Cerca de 90% de toda a eletricidade produzida no país é de fonte
hídrica. É uma dádiva da natureza
que depende dos ciclos dessa própria
natureza. A vazão dos rios varia nas
estações de cada ano e anos secos
ocorrem em ciclos de cinco a dez
anos. Foi o caso de 2001, ano do "apagão". Para fazer frente a esses ciclos
naturais é necessário ter uma "poupança de água" em lagos reservatórios. É a forma de garantir a estabilidade da potência hidrelétrica.
Nos últimos 20 anos, a geração das
hidrelétricas vem crescendo, mas
praticamente sem aumento no volume dos reservatórios. Essa tendência
vai se agravar no futuro. Grandes reservatórios na Amazônia são inviáveis do ponto de vista social e ambiental. E é para lá o caminho incontornável da expansão do sistema. Teremos
cada vez menos "poupança".
Por isso vivemos uma "transição
hidrotérmica". Desde o fim dos anos
90, temos de usar cada vez mais usinas térmicas para entrar na seca com
os reservatórios cheios.
O imenso potencial hídrico do país
permitirá que a hidroeletricidade renovável permaneça por muitas décadas como a principal componente do
portfólio de fontes do sistema elétrico. Mas a complementação térmica
será cada vez mais imprescindível.
A expansão da contribuição de outras fontes renováveis -eólica, solar e
biomassa- deverá ser a máxima possível. Porém todas as fontes renováveis dependem dos ciclos da natureza
e requerem complementação térmica
para os períodos em que não estão
plenamente disponíveis.
O Brasil foi também privilegiado
pela natureza com fontes térmicas.
Temos urânio, carvão, biomassa, gás
natural e petróleo. Fator de utilização, abundância em território nacional, logística de aprovisionamento,
preço, impacto ambiental e outros
usos (transporte, indústria) determinarão a contribuição relativa de cada
uma para a complementação térmica.
O urânio não tem outro uso fora a
geração elétrica. O Brasil possui a sexta maior reserva de urânio do mundo,
tendo prospectado só um terço de seu
solo e apenas na camada superficial
(100 metros). As cerca de 250 mil toneladas das jazidas de Lagoa Real
(BA) e Santa Quitéria (CE) correspondem ao dobro de todas as reservas
de gás da Bolívia.
A essa riqueza, soma-se a riqueza
intelectual conquistada pelos brasileiros. Temos o domínio de todas as
etapas de produção do combustível
nuclear e capacitação em projeto,
construção e operação de usinas nucleares. É um patrimônio tecnológico
disponível em pouquíssimos países.
O preço do MWh gerado por Angra
3 estimado pelo MME (Ministério
das Minas e Energia) e já apresentado
ao CNPE (Conselho Nacional de Política Energética) é de R$ 138,14. É um
valor inferior ao preço máximo atingido por usinas térmicas no leilão de
energia da Aneel (Agência Nacional
de Energia Elétrica) de dezembro (R$
140). O investimento por kW médio a
ser gerado por Angra 3 é de R$ 7.000,
dentro da faixa das novas hidrelétricas oferecidas nesse mesmo leilão
(R$ 5.500 a R$ 8.500).
Dotada de um sistema de instrumentação e controle digital, Angra 3
será construída com base nas mesmas tecnologias de mais de 30 usinas
nucleares em construção hoje no
mundo. Sua operação terá um mínimo impacto sócio-ambiental em termos de uso do solo, necessidade de
novas linhas de transmissão e produção de gases de efeito estufa.

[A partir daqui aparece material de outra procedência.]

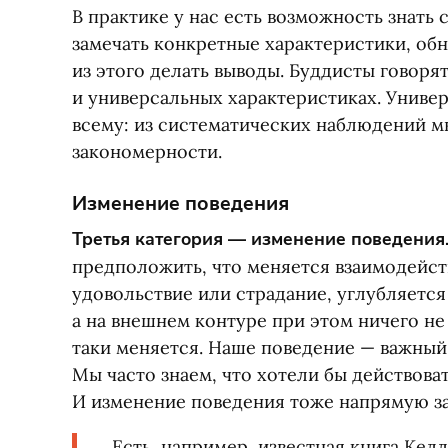
В практике у нас есть возможность знать с
замечать конкретные характеристики, об
из этого делать выводы. Буддисты говоря
и универсальных характеристиках. Универ
всему: из систематических наблюдений м
закономерности.
Изменение поведения
Третья категория — изменение поведения
предположить, что меняется взаимодейств
удовольствие или страдание, углубляется
а на внешнем контуре при этом ничего н
таки меняется. Наше поведение — важный 
Мы часто знаем, что хотели бы действоват
И изменение поведения тоже напрямую за
Есть, например, известная книга Кел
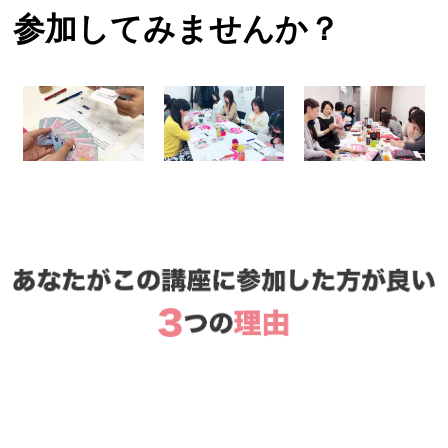
参加してみませんか？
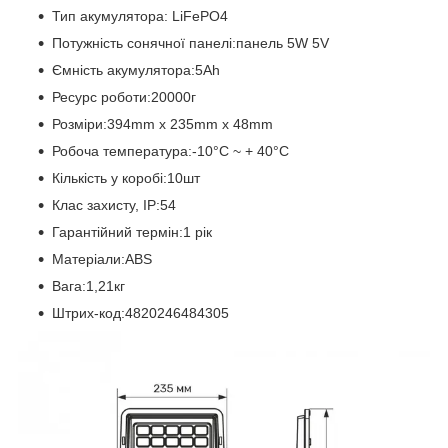
Тип акумулятора: LiFePO4
Потужність сонячної панелі:панель 5W 5V
Ємність акумулятора:5Ah
Ресурс роботи:20000г
Розміри:394mm x 235mm х 48mm
Робоча температура:-10°C ~ + 40°С
Кількість у коробі:10шт
Клас захисту, IP:54
Гарантійний термін:1 рік
Матеріали:ABS
Вага:1,21кг
Штрих-код:4820246484305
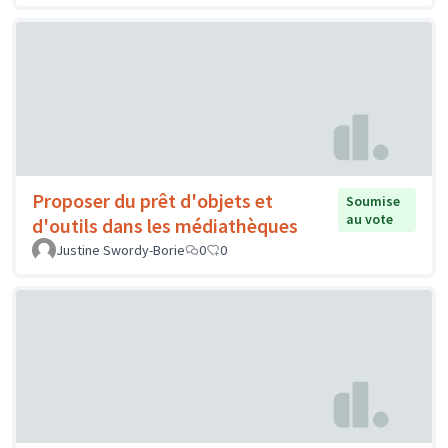
Proposer du prêt d'objets et
Soumise
au vote
d'outils dans les médiathèques
Justine Swordy-Borie
0
0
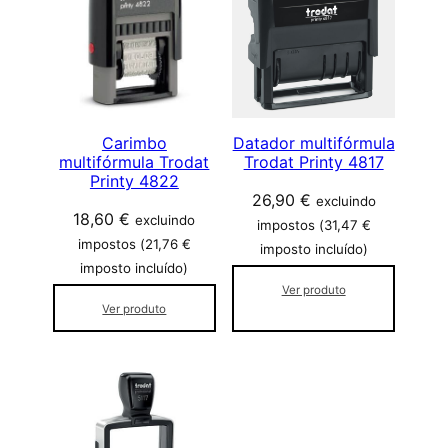
d
a
d
e
Carimbo
Datador multifórmula
multifórmula Trodat
Trodat Printy 4817
Printy 4822
26,90
€
excluindo
18,60
€
excluindo
impostos (
31,47
€
impostos (
21,76
€
imposto incluído)
imposto incluído)
Ver produto
Ver produto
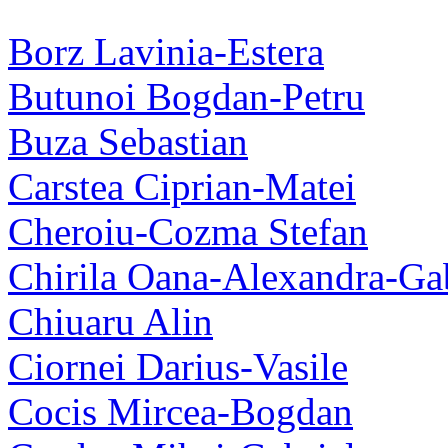
Borz Lavinia-Estera
Butunoi Bogdan-Petru
Buza Sebastian
Carstea Ciprian-Matei
Cheroiu-Cozma Stefan
Chirila Oana-Alexandra-Gab
Chiuaru Alin
Ciornei Darius-Vasile
Cocis Mircea-Bogdan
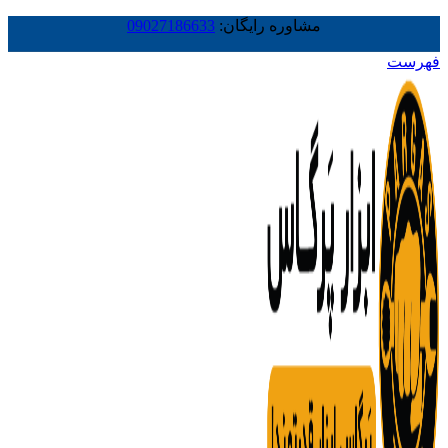
مشاوره رایگان:
09027186633
فهرست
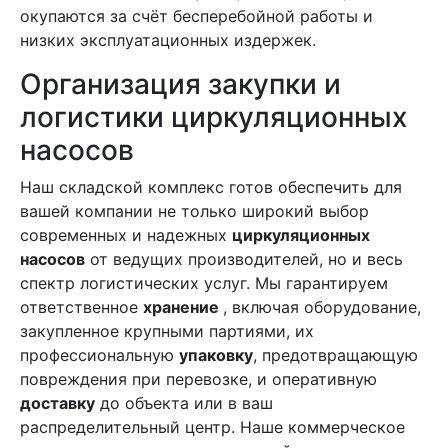
окупаются за счёт бесперебойной работы и
низких эксплуатационных издержек.
Организация закупки и
логистики циркуляционных
насосов
Наш складской комплекс готов обеспечить для
вашей компании не только широкий выбор
современных и надежных
циркуляционных
насосов
от ведущих производителей, но и весь
спектр логистических услуг. Мы гарантируем
ответственное
хранение
, включая оборудование,
закупленное крупными партиями, их
профессиональную
упаковку
, предотвращающую
повреждения при перевозке, и оперативную
доставку
до объекта или в ваш
распределительный центр. Наше коммерческое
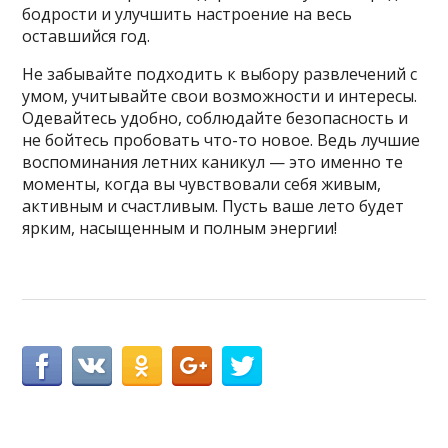
бодрости и улучшить настроение на весь
оставшийся год.
Не забывайте подходить к выбору развлечений с
умом, учитывайте свои возможности и интересы.
Одевайтесь удобно, соблюдайте безопасность и
не бойтесь пробовать что-то новое. Ведь лучшие
воспоминания летних каникул — это именно те
моменты, когда вы чувствовали себя живым,
активным и счастливым. Пусть ваше лето будет
ярким, насыщенным и полным энергии!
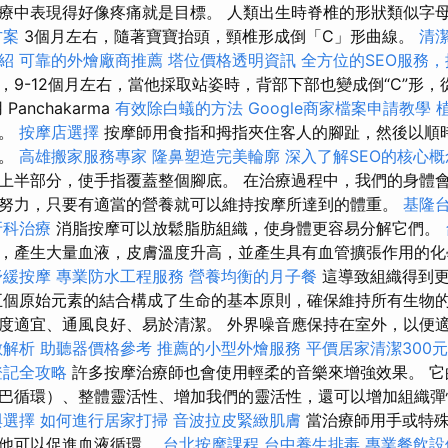
療中表現得好像疼痛就是目標。 人類出生時脊椎的形狀類似字
方案
3個月左右，隨著寶寶抬頭，頸椎形成倒「C」形曲線。
清
紹
可靠的外燴廠商推薦
塔位價格透明資訊
全方位的SEO服務
9-12個月左右，當他採取站姿時，背部下部也變成倒“C”形，從
anchakarma
有效除白蟻的方法
Google商家檔案申請教學
單。
按摩店選擇
按摩師用食指和拇指夾住客人的腳趾，然後以順
轉。
高雄搬家服務專家
隆鼻塑造完美輪廓
深入了解SEO的核心概
上半部分，使手指覆蓋整個腳底。 在治療過程中，我們的身體
努力，只要有適當的營養就可以維持按摩所達到的體重。
基隆
牙科治療
消脂按摩可以放鬆脂肪組織，使身體更容易分解它們。
，產生大量血液，皮膚溫度升高，並產生具有血管擴張作用的化
舒緩按摩
專業防水工程服務
營養均衡的月子餐
這導致組織得到更
五個原始元素的結合構成了生命的基本原則，確保維持所有生物的
度適宜、通風良好、易於清潔。 外界噪音應保持在室外，以便適當
數解析
助聽器價格參考
推薦的小型外燴服務
平價居家清潔300
登記全攻略
許多按摩治療師也會使用輕柔的音樂來增強效果。 它
巴循環）、整體靈活性、增加我們的靈活性，還可以增加組織
與選擇
如何進行居家打掃
音波拉皮緊緻肌膚
當治療師用手或特殊
，他可以促進血液循環。
台北按摩課程
台中養生排毒
專業餐飲設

Próxima aos maiores centros consumidores, terá importante contribuição para a estabilidade do sistema
elétrico nacional.
Como no caso de Angra 1 e Angra 2,
os rejeitos gerados pela operação de
Angra 3 serão armazenados de forma
segura e fiscalizada em depósitos
dentro da própria central nuclear, ao
longo de toda a sua vida útil, que é de
60 anos. Esse prazo será mais que suficiente para que a CNEN (Comissão
Nacional de Energia Nuclear), responsável legal pela disposição definitiva dos rejeitos nucleares no país,
implante repositórios com base na
melhor tecnologia disponível no momento em que esses se fizerem indispensáveis. Providências para isso já
estão sendo tomadas, em convênio
com a Eletronuclear.
O Plano Decenal de Expansão de
Energia do MME 2006-2015 planeja
a operação de Angra 3 para 2013. Seu
prazo de conclusão é de seis anos e
meio. Fazendo as contas, estamos
exatamente no momento do sim.
OTHON PINHEIRO DA SILVA, 67, engenheiro naval, diretor-presidente da Eletronuclear, foi o gerente responsável de 1979 a 1994 pelo Programa de Enriquecimento de
Urânio com Ultracentrífugas Brasileiras e pelo Programa
de Propulsão para o Submarino Nuclear Nacional.